Os times que mais extraem desse modo tratam o plano como a entrega da primeira sessão, não como preâmbulo do trabalho de verdade. Um plano escrito pode ser revisado por um colega, contestado e corrigido antes que uma única linha mude, e esse é um lugar bem mais barato para barrar uma ideia ruim do que um pull request.

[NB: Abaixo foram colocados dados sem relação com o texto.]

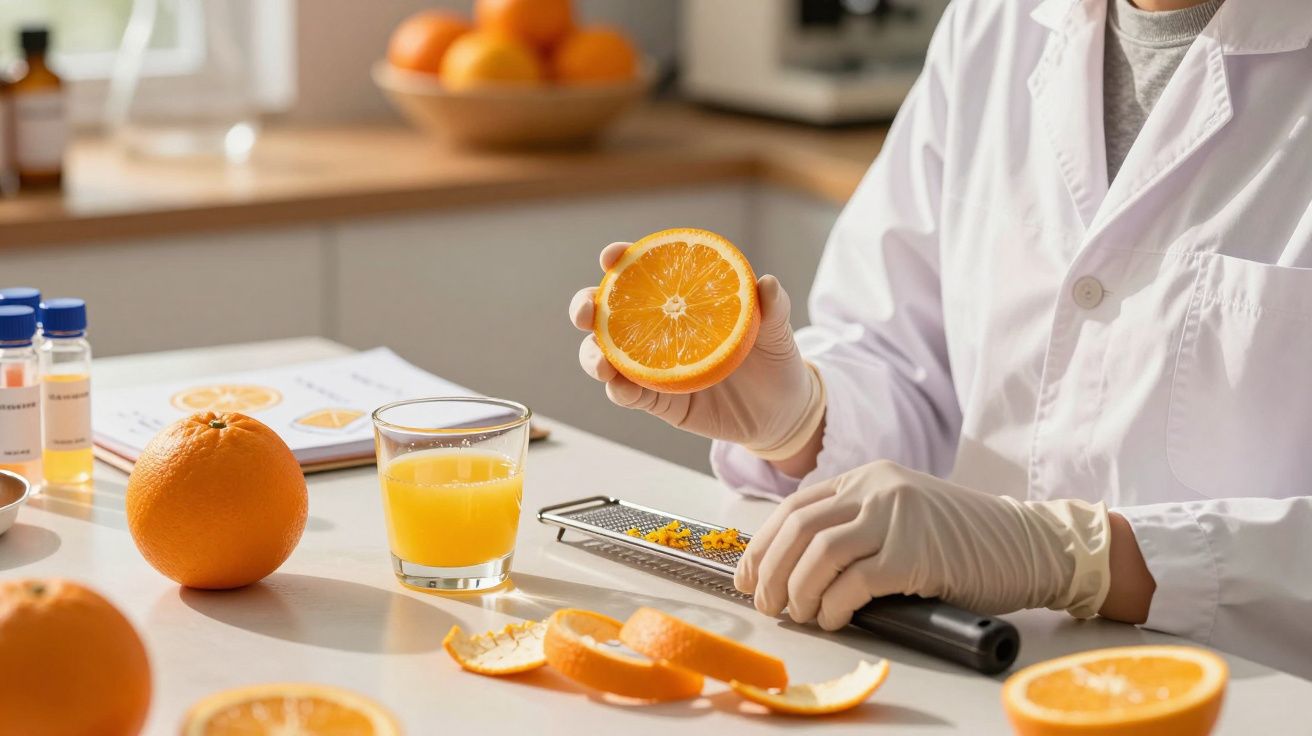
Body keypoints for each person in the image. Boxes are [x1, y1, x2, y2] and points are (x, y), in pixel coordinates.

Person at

Fazer isso bem é mais uma habilidade de conduzir essas ferramentas do que um recurso delas: saber quanto contexto fornecer, como pedir um plano verificável em vez de plausível, e onde a confiança do modelo ultrapassa o que ele sabe do seu sistema. Aprender numa sequência estruturada é mais rápido do que descobrir sessão a sessão, e transfere para qualquer ferramenta com agentes em vez de só um produto. Se você quer uma rota estruturada, explore as aulas da Coursiv e confira os detalhes de plano vigentes no site oficial.

Perguntas frequentes

O Claude pode modificar arquivos no modo plano?
Não. A documentação da Anthropic afirma que no modo plano o Claude lê arquivos e executa comandos de shell somente de leitura, mas não edita seus arquivos-fonte.
Como ativo o modo plano?
Pressione Shift+Tab para percorrer os modos de permissão, ou inicie a sessão com claude --permission-mode plan. No Windows, Alt+M percorre os modos em runtimes que não habilitam o modo de entrada VT.
O modo plano custa mais?
Não. É um modo de permissões dentro do Claude Code, que está incluído nas assinaturas Pro e Max. Verifique no site oficial o que cada plano inclui e a que preço.
O modo plano economiza uso?
De forma indireta, e muitas vezes bastante. Ele reduz a falha mais cara da programação com agentes, que é uma sessão longa de edições na direção errada que depois precisa ser revertida e refeita.

Seu próximo passo

Na sua próxima tarefa não trivial, comece no modo plano e peça a abordagem como arquivo Markdown antes de qualquer edição. Leia com atenção, corrija as duas coisas que ele entendeu errado sobre o seu sistema e só então troque de modo e implemente contra ele. Quase todo mundo que tenta uma vez para de trabalhar de outro jeito, porque o plano transforma um diff enorme e irrevisável numa sequência de passos que você já tinha aceitado.